Scission des succursales de l’UE
Non seulement les pays de l’UE sont divisés sur la manière d’aborder le CAI, mais il existe également un clivage entre les institutions à Bruxelles.
Comme ses membres sont admis, le Parlement européen est certain de rejeter toute nouvelle tentative de reconnaissance du CAI.
Mais comme Scholes, le président du Conseil européen Charles Michel espère relancer l’accord. Il en a discuté avec des dirigeants communistes chinois lors d’un voyage privé à Pékin à la fin de l’année dernière, un haut responsable de l’UE familier avec le sujet n’a pas été autorisé à s’exprimer publiquement.
Cependant, la présidente de la Commission européenne, Ursula van der Leyen, a bloqué les efforts de Michael pour remettre l’accord à l’ordre du jour à Bruxelles. Van der Leyen est de plus en plus sceptique quant à l’engagement avec la Chine, citant l’agression croissante à l’étranger et la répression chez lui.
Van der Leyen a accompagné Macron dans le cadre de son voyage en Chine au début du mois, mais a déclaré que le sujet de CAI « n’avait pas été abordé » lors de sa brève rencontre avec Xi Jinping et d’autres responsables chinois.
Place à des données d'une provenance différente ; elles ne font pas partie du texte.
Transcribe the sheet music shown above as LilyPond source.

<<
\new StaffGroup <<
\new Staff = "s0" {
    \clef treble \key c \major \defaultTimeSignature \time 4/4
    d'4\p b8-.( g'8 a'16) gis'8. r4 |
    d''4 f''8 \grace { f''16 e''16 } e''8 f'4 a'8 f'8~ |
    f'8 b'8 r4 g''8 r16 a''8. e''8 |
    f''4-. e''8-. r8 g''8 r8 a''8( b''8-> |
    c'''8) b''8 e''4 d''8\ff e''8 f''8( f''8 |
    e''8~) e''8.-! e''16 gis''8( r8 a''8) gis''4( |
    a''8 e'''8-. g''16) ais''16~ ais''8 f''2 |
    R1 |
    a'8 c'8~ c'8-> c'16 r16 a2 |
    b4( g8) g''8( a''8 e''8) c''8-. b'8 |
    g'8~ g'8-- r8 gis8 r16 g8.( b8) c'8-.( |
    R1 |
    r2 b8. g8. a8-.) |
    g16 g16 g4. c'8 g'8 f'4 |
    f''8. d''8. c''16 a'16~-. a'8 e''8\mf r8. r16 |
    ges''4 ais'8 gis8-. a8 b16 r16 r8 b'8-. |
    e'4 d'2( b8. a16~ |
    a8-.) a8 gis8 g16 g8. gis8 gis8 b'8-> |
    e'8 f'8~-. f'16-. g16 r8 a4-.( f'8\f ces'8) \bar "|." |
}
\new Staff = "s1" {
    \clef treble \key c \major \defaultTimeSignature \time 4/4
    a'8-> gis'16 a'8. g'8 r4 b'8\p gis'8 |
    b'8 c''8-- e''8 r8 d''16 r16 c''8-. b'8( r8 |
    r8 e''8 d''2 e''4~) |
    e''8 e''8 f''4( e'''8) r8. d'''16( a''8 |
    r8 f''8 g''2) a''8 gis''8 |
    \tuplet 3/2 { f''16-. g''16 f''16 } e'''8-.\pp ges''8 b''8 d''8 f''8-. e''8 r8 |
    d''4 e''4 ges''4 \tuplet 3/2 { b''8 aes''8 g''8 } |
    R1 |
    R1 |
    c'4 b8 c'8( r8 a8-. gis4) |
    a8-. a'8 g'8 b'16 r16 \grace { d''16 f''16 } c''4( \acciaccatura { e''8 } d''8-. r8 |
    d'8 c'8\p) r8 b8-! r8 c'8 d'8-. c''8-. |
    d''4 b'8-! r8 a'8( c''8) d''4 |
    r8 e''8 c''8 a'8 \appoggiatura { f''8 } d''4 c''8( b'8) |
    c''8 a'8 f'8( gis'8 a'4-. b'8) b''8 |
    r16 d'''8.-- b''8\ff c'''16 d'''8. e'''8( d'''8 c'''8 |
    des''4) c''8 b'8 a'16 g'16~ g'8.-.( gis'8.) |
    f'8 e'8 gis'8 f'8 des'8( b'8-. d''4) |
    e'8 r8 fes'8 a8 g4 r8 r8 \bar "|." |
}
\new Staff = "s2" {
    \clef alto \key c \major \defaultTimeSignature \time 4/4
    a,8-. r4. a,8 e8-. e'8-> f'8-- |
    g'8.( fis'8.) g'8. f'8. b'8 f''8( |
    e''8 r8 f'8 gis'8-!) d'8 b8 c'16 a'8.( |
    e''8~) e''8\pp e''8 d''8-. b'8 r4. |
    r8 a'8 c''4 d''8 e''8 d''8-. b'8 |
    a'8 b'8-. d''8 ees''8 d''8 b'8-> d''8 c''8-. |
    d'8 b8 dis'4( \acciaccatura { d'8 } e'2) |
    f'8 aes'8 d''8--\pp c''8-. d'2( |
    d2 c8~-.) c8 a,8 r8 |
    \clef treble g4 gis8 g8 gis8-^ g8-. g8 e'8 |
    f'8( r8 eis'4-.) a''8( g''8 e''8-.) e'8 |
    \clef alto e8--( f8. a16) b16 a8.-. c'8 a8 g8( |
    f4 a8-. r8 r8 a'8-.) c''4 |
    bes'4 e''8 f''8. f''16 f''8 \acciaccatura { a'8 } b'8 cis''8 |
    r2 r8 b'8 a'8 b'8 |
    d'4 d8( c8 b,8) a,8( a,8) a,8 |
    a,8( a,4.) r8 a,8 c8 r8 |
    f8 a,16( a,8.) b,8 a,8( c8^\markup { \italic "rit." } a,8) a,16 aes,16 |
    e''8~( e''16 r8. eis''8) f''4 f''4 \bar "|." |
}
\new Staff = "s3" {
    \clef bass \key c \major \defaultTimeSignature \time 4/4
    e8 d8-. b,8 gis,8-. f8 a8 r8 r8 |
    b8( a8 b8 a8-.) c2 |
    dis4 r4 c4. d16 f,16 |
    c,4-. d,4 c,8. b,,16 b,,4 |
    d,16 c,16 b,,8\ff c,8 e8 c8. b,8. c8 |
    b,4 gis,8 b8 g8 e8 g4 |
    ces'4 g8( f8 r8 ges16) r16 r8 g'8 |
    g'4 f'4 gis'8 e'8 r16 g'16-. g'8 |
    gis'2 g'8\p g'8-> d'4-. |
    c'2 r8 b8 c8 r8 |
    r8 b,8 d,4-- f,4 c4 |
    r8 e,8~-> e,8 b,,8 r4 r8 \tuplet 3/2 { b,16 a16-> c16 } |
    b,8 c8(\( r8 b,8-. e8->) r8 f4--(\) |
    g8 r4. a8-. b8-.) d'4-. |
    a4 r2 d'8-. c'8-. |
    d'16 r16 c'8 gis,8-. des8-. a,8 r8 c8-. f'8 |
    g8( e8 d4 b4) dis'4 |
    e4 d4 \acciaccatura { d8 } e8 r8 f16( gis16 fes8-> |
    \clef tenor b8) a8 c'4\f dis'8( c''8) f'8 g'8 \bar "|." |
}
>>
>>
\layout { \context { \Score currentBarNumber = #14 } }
Il a publiquement soutenu que l’accord devrait être « réévalué » à la lumière de la détérioration des relations entre Pékin et l’Occident.
Pendant ce temps, des responsables chinois ont adressé des commentaires à Michael et à d’autres dirigeants européens sympathiques, suggérant que la Chine pourrait lever unilatéralement les sanctions contre les parlementaires européens – mais seulement avec une « garantie » que le CAI serait finalement ratifié.
Le porte-parole de Michael a déclaré qu’une réunion informelle des ministres des Affaires étrangères de l’UE discuterait des relations UE-Chine le 12 mai. « A la suite de cette discussion, nous évaluerons quand le sujet de la Chine sera remis sur la table du Conseil européen », a-t-il déclaré.
Au cours de la même interview avec POLITICO, Macron a choqué les capitales occidentales en disant que l’Europe ne devrait pas suivre les États-Unis, mais plutôt éviter d’affronter la Chine sur son objectif de s’emparer de l’île démocratique de Taiwan par la force.
Manfred Weber, chef du Parti populaire européen de centre-droit, le plus grand parti au Parlement européen, a qualifié les propos du président français de « désastre ».
Dans une interview accordée aux médias italiens, il a déclaré que les commentaires avaient « affaibli l’UE » et « provoqué une scission majeure au sein de l’UE dans la définition d’un plan stratégique commun contre Pékin ».